# Strange buck caught on my trail camera.



## Ace05 (Sep 30, 2018)

I was going back to check my camera at deer camp and a saw I had a Whitetail on my trail camera. I’ve only seen Mules at camp but never Whitetails. Anyone else have this experience?


----------



## BPturkeys (Sep 13, 2007)

That is a strange rack but not enough info to really identify him as a Whitetail. Any other pic's of him.


----------



## Ace05 (Sep 30, 2018)

I can tell it’s a whitetail because of its face, for me, most mules I see have a gray ish white ish face and the ears are a lot smaller on that buck in the picture.


----------



## 3arabians (Dec 9, 2014)

Ace05 said:


> I can tell it's a whitetail because of its face, for me, most mules I see have a gray ish white ish face and the ears are a lot smaller on that buck in the picture.
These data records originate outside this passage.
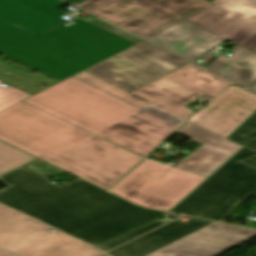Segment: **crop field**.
<instances>
[{
	"label": "crop field",
	"instance_id": "d1516ede",
	"mask_svg": "<svg viewBox=\"0 0 256 256\" xmlns=\"http://www.w3.org/2000/svg\"><path fill=\"white\" fill-rule=\"evenodd\" d=\"M255 234V229L214 222L146 256H216Z\"/></svg>",
	"mask_w": 256,
	"mask_h": 256
},
{
	"label": "crop field",
	"instance_id": "dafd665d",
	"mask_svg": "<svg viewBox=\"0 0 256 256\" xmlns=\"http://www.w3.org/2000/svg\"><path fill=\"white\" fill-rule=\"evenodd\" d=\"M162 223H164V222H161V221H158V220L153 221V222H151V223H149V224H147V225H145V226H143L139 229H136V230H134V231L118 238V239H115V240H113V241H111V242H109V243H107V244H105V245H103L99 248L104 250V251L108 250V249H110V248H112V247H114V246H116V245H118V244H120L124 241H127V240H129V239H131V238H133V237H135V236H137V235H139V234H141L145 231H148V230H150V229H152V228H154V227H156V226H158Z\"/></svg>",
	"mask_w": 256,
	"mask_h": 256
},
{
	"label": "crop field",
	"instance_id": "28ad6ade",
	"mask_svg": "<svg viewBox=\"0 0 256 256\" xmlns=\"http://www.w3.org/2000/svg\"><path fill=\"white\" fill-rule=\"evenodd\" d=\"M214 6L186 19L256 52V0H214Z\"/></svg>",
	"mask_w": 256,
	"mask_h": 256
},
{
	"label": "crop field",
	"instance_id": "00972430",
	"mask_svg": "<svg viewBox=\"0 0 256 256\" xmlns=\"http://www.w3.org/2000/svg\"><path fill=\"white\" fill-rule=\"evenodd\" d=\"M243 145L256 151V138L243 144ZM241 162L256 168V156L252 157V158L245 159V160H241Z\"/></svg>",
	"mask_w": 256,
	"mask_h": 256
},
{
	"label": "crop field",
	"instance_id": "92a150f3",
	"mask_svg": "<svg viewBox=\"0 0 256 256\" xmlns=\"http://www.w3.org/2000/svg\"><path fill=\"white\" fill-rule=\"evenodd\" d=\"M27 96V94L16 90L10 86H7L5 88L0 86V111L19 102L21 99Z\"/></svg>",
	"mask_w": 256,
	"mask_h": 256
},
{
	"label": "crop field",
	"instance_id": "5142ce71",
	"mask_svg": "<svg viewBox=\"0 0 256 256\" xmlns=\"http://www.w3.org/2000/svg\"><path fill=\"white\" fill-rule=\"evenodd\" d=\"M60 0H0V22L17 25L40 35L66 22L58 7Z\"/></svg>",
	"mask_w": 256,
	"mask_h": 256
},
{
	"label": "crop field",
	"instance_id": "34b2d1b8",
	"mask_svg": "<svg viewBox=\"0 0 256 256\" xmlns=\"http://www.w3.org/2000/svg\"><path fill=\"white\" fill-rule=\"evenodd\" d=\"M24 102L143 157L184 122L150 104L138 110L73 77Z\"/></svg>",
	"mask_w": 256,
	"mask_h": 256
},
{
	"label": "crop field",
	"instance_id": "bc2a9ffb",
	"mask_svg": "<svg viewBox=\"0 0 256 256\" xmlns=\"http://www.w3.org/2000/svg\"><path fill=\"white\" fill-rule=\"evenodd\" d=\"M35 158L0 141V175Z\"/></svg>",
	"mask_w": 256,
	"mask_h": 256
},
{
	"label": "crop field",
	"instance_id": "d8731c3e",
	"mask_svg": "<svg viewBox=\"0 0 256 256\" xmlns=\"http://www.w3.org/2000/svg\"><path fill=\"white\" fill-rule=\"evenodd\" d=\"M204 179L145 159L111 192L142 206L168 211Z\"/></svg>",
	"mask_w": 256,
	"mask_h": 256
},
{
	"label": "crop field",
	"instance_id": "e52e79f7",
	"mask_svg": "<svg viewBox=\"0 0 256 256\" xmlns=\"http://www.w3.org/2000/svg\"><path fill=\"white\" fill-rule=\"evenodd\" d=\"M211 5L205 0H91L79 7L145 39Z\"/></svg>",
	"mask_w": 256,
	"mask_h": 256
},
{
	"label": "crop field",
	"instance_id": "4a817a6b",
	"mask_svg": "<svg viewBox=\"0 0 256 256\" xmlns=\"http://www.w3.org/2000/svg\"><path fill=\"white\" fill-rule=\"evenodd\" d=\"M229 58L219 55L207 69L244 87L256 78V54L238 45Z\"/></svg>",
	"mask_w": 256,
	"mask_h": 256
},
{
	"label": "crop field",
	"instance_id": "3316defc",
	"mask_svg": "<svg viewBox=\"0 0 256 256\" xmlns=\"http://www.w3.org/2000/svg\"><path fill=\"white\" fill-rule=\"evenodd\" d=\"M187 63L142 41L85 71L131 92Z\"/></svg>",
	"mask_w": 256,
	"mask_h": 256
},
{
	"label": "crop field",
	"instance_id": "ac0d7876",
	"mask_svg": "<svg viewBox=\"0 0 256 256\" xmlns=\"http://www.w3.org/2000/svg\"><path fill=\"white\" fill-rule=\"evenodd\" d=\"M0 140L105 189L142 159L22 102L0 112Z\"/></svg>",
	"mask_w": 256,
	"mask_h": 256
},
{
	"label": "crop field",
	"instance_id": "214f88e0",
	"mask_svg": "<svg viewBox=\"0 0 256 256\" xmlns=\"http://www.w3.org/2000/svg\"><path fill=\"white\" fill-rule=\"evenodd\" d=\"M256 137V113L228 138L243 144Z\"/></svg>",
	"mask_w": 256,
	"mask_h": 256
},
{
	"label": "crop field",
	"instance_id": "d3111659",
	"mask_svg": "<svg viewBox=\"0 0 256 256\" xmlns=\"http://www.w3.org/2000/svg\"><path fill=\"white\" fill-rule=\"evenodd\" d=\"M105 256H108V255H105Z\"/></svg>",
	"mask_w": 256,
	"mask_h": 256
},
{
	"label": "crop field",
	"instance_id": "f4fd0767",
	"mask_svg": "<svg viewBox=\"0 0 256 256\" xmlns=\"http://www.w3.org/2000/svg\"><path fill=\"white\" fill-rule=\"evenodd\" d=\"M73 77L138 109L151 103L184 120L195 112L185 104L203 95L212 98L229 83L191 63L131 93L85 71Z\"/></svg>",
	"mask_w": 256,
	"mask_h": 256
},
{
	"label": "crop field",
	"instance_id": "733c2abd",
	"mask_svg": "<svg viewBox=\"0 0 256 256\" xmlns=\"http://www.w3.org/2000/svg\"><path fill=\"white\" fill-rule=\"evenodd\" d=\"M180 221L177 219L108 253L113 256H144L213 222L195 218Z\"/></svg>",
	"mask_w": 256,
	"mask_h": 256
},
{
	"label": "crop field",
	"instance_id": "730fd06b",
	"mask_svg": "<svg viewBox=\"0 0 256 256\" xmlns=\"http://www.w3.org/2000/svg\"><path fill=\"white\" fill-rule=\"evenodd\" d=\"M0 256H13V255H11V254H9V253L0 249Z\"/></svg>",
	"mask_w": 256,
	"mask_h": 256
},
{
	"label": "crop field",
	"instance_id": "cbeb9de0",
	"mask_svg": "<svg viewBox=\"0 0 256 256\" xmlns=\"http://www.w3.org/2000/svg\"><path fill=\"white\" fill-rule=\"evenodd\" d=\"M178 132L202 143L188 158L176 167L208 177L242 146L187 122ZM177 132V133H178Z\"/></svg>",
	"mask_w": 256,
	"mask_h": 256
},
{
	"label": "crop field",
	"instance_id": "d9b57169",
	"mask_svg": "<svg viewBox=\"0 0 256 256\" xmlns=\"http://www.w3.org/2000/svg\"><path fill=\"white\" fill-rule=\"evenodd\" d=\"M146 40L161 46L190 61L197 58L203 51L217 45L222 47L234 45L222 42L227 41L215 36L185 20L147 38Z\"/></svg>",
	"mask_w": 256,
	"mask_h": 256
},
{
	"label": "crop field",
	"instance_id": "4177f3b9",
	"mask_svg": "<svg viewBox=\"0 0 256 256\" xmlns=\"http://www.w3.org/2000/svg\"><path fill=\"white\" fill-rule=\"evenodd\" d=\"M66 1H68V2H70V3H72V4H74V5H76V4H78V3H80V2H82V1H84V0H66Z\"/></svg>",
	"mask_w": 256,
	"mask_h": 256
},
{
	"label": "crop field",
	"instance_id": "22f410ed",
	"mask_svg": "<svg viewBox=\"0 0 256 256\" xmlns=\"http://www.w3.org/2000/svg\"><path fill=\"white\" fill-rule=\"evenodd\" d=\"M224 91L189 122L226 137L256 110L255 94L236 85Z\"/></svg>",
	"mask_w": 256,
	"mask_h": 256
},
{
	"label": "crop field",
	"instance_id": "412701ff",
	"mask_svg": "<svg viewBox=\"0 0 256 256\" xmlns=\"http://www.w3.org/2000/svg\"><path fill=\"white\" fill-rule=\"evenodd\" d=\"M36 37L0 24V54L60 81L134 45L76 18Z\"/></svg>",
	"mask_w": 256,
	"mask_h": 256
},
{
	"label": "crop field",
	"instance_id": "8a807250",
	"mask_svg": "<svg viewBox=\"0 0 256 256\" xmlns=\"http://www.w3.org/2000/svg\"><path fill=\"white\" fill-rule=\"evenodd\" d=\"M0 179L11 184L0 190V203L93 246L165 214L137 207L78 178L57 188L21 167Z\"/></svg>",
	"mask_w": 256,
	"mask_h": 256
},
{
	"label": "crop field",
	"instance_id": "a9b5d70f",
	"mask_svg": "<svg viewBox=\"0 0 256 256\" xmlns=\"http://www.w3.org/2000/svg\"><path fill=\"white\" fill-rule=\"evenodd\" d=\"M213 57L212 56H210L208 53H205V54H203L199 59H202V60H205L203 63H201V64H199V63H197V64H199V65H201V66H203V67H205L208 63H209V61L212 59ZM196 63V62H195Z\"/></svg>",
	"mask_w": 256,
	"mask_h": 256
},
{
	"label": "crop field",
	"instance_id": "5a996713",
	"mask_svg": "<svg viewBox=\"0 0 256 256\" xmlns=\"http://www.w3.org/2000/svg\"><path fill=\"white\" fill-rule=\"evenodd\" d=\"M0 205V247L19 256H96L101 252Z\"/></svg>",
	"mask_w": 256,
	"mask_h": 256
},
{
	"label": "crop field",
	"instance_id": "ae1a2a85",
	"mask_svg": "<svg viewBox=\"0 0 256 256\" xmlns=\"http://www.w3.org/2000/svg\"><path fill=\"white\" fill-rule=\"evenodd\" d=\"M245 1L249 2V1H252V0H245Z\"/></svg>",
	"mask_w": 256,
	"mask_h": 256
},
{
	"label": "crop field",
	"instance_id": "dd49c442",
	"mask_svg": "<svg viewBox=\"0 0 256 256\" xmlns=\"http://www.w3.org/2000/svg\"><path fill=\"white\" fill-rule=\"evenodd\" d=\"M255 155L244 147L171 211L223 221L250 193L256 195V169L238 161Z\"/></svg>",
	"mask_w": 256,
	"mask_h": 256
},
{
	"label": "crop field",
	"instance_id": "eef30255",
	"mask_svg": "<svg viewBox=\"0 0 256 256\" xmlns=\"http://www.w3.org/2000/svg\"><path fill=\"white\" fill-rule=\"evenodd\" d=\"M250 89L256 91V83Z\"/></svg>",
	"mask_w": 256,
	"mask_h": 256
}]
</instances>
I agree. Looks like a whitetail to me. Thats pretty cool!! You're up in cache county I assume.

Sent from my SAMSUNG-SM-G891A using Tapatalk


----------



## Ace05 (Sep 30, 2018)

I set my camera to take a picture every 10 minutes because I get too many pictures of the same deer over and over again so, I apologize that I don’t have anymore pictures.


----------



## AF CYN (Mar 19, 2009)

That's honestly probably the UT state record whitetail, right there! Cool pic!


----------



## 35whelen (Jul 3, 2012)

dang. certainly looks like a whitetail rack. cant tell on the ears in this pic though. who knows, could even be hybrid. you need to shoot it and check its tarsal and preorbital glands. awesome pic, post more if he shows back up. didn't somebody post pics of a whitetail doe a few years back? I used to get whitetails on my trail cam with antlers that looked muleyish but only when they had 2-3 points on a side. I know they were 100% whitetails, I only ever heard of one mule deer in iowa, and I think it was in the 1940s-50s. hope you can find more out


----------



## DallanC (Jan 13, 2009)

35whelen said:


> dang. certainly looks like a whitetail rack. cant tell on the ears in this pic though. who knows, could even be hybrid. you need to shoot it and check its tarsal and preorbital glands. awesome pic, post more if he shows back up. didn't somebody post pics of a whitetail doe a few years back? I used to get whitetails on my trail cam with antlers that looked muleyish but only when they had 2-3 points on a side. I know they were 100% whitetails, I only ever heard of one mule deer in iowa, and I think it was in the 1940s-50s. hope you can find more out


There's been trail camera pictures of whitetails in Utah ever since there have been trail cameras lol. First one I can remember was back in 2005 when that whitetail buck was wandering around Heber. They are unusual in Cache County but not exactly rare.

-DallanC


----------